Devising an appropriate strategy is challenging per se; it becomes even more challenging because the energy debate is not always dictated by the best science/technology. Entrenched short-term economic interests, emotions, and wishful thinking often dominate the discourse. In the prevailing energy debate, we often encounter strident ‘advocacy’ trumping a relentless search for the most knowable truth. The renewable advocates (well motivated folks, in general), often allow wishful thinking to overpower established scientific opinion. Fossils and nuclear emerge as ‘evil’ incarnate in their standard narratives. Fossil and nuclear advocates, on the other hand, incessantly undermine the problems associated with and created by their widespread use. They further insist that renewables cannot meet our demands on any near term frame of time.

What is also unfortunate but fascinating is that the huge energy density of nuclear energy excites primitive irrational fears and creates mind-blocks against an honest discourse.

One should remember that fossils were and remain a great and attractive source of concentrated energy. Although the hazards arising from their cumulative use does dictate phasing them out at the fastest rate possible, some fantastic technical advance could make them attractive again. I will, however, not bet my retirement on that chance.

 

I believe that the optimum energy scenario for the next 25-50 years is to harness nuclear energy (in its most advanced version) to replace fossils at the highest possible rate while renewables build up their capacity, in particular, the base-load capacity.
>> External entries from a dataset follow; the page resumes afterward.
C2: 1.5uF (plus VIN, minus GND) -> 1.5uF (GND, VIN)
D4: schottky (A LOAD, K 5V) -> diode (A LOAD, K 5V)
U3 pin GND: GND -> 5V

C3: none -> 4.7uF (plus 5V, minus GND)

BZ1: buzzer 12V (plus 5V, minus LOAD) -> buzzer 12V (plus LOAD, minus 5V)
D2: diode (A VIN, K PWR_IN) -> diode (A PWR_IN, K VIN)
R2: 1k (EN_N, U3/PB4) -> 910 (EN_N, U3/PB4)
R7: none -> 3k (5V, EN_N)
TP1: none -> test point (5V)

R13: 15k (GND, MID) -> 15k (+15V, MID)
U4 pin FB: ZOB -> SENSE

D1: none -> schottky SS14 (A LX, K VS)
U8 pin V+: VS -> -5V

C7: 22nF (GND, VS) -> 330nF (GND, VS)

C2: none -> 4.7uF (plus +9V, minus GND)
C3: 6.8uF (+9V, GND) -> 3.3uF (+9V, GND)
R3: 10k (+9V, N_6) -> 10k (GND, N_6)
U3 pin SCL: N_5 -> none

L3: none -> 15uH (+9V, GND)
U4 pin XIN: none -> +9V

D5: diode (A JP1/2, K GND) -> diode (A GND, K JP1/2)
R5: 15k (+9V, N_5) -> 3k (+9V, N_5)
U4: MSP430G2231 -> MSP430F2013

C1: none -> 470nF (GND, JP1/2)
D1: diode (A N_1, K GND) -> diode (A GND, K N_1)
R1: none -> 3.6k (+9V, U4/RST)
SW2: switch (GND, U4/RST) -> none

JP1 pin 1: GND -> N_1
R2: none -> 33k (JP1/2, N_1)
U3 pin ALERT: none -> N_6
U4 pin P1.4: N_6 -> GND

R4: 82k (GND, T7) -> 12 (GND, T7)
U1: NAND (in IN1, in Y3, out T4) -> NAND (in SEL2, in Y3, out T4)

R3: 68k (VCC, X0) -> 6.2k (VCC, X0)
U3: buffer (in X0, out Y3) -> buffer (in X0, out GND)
Here is a somewhat prosaic prescription (with some flourishes) to damp the global fever. Make as much renewables as is compatible with science, and other constraints. The movement is already on. Exploit the awesome potential of nuclear energy – vast magnitudes are locked up in a small amount of material. It should be very attractive as long as it can be made safe, and environmentally acceptable. And because of the real as well as perceived dread of a nuclear accident, the society must ensure and enforce extremely strict and demanding safety standards.

There are not, and there will not be perfect energy sources. All are flawed (some more than others), especially when exploited in bulk over long period of time with lax controls.

The imperative, then, is to find a realistic and scientifically warranted energy mix; this mix, of course, will be a function of time. Enlightened policy, coupled with market forces, is likely to be the determinant. It will not be prudent, however, to wait for the perfect solution while the earth suffocates on CO2.